[[ TASK MATERIAL, beginning ]]
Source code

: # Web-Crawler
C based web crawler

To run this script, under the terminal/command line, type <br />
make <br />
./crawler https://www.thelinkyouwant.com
[[ TASK MATERIAL, end ]]
All of the entries must be written out exactly as they stand.

Source code

: # Web-Crawler
C based web crawler

To run this script, under the terminal/command line, type <br />
make <br />
./crawler https://www.thelinkyouwant.com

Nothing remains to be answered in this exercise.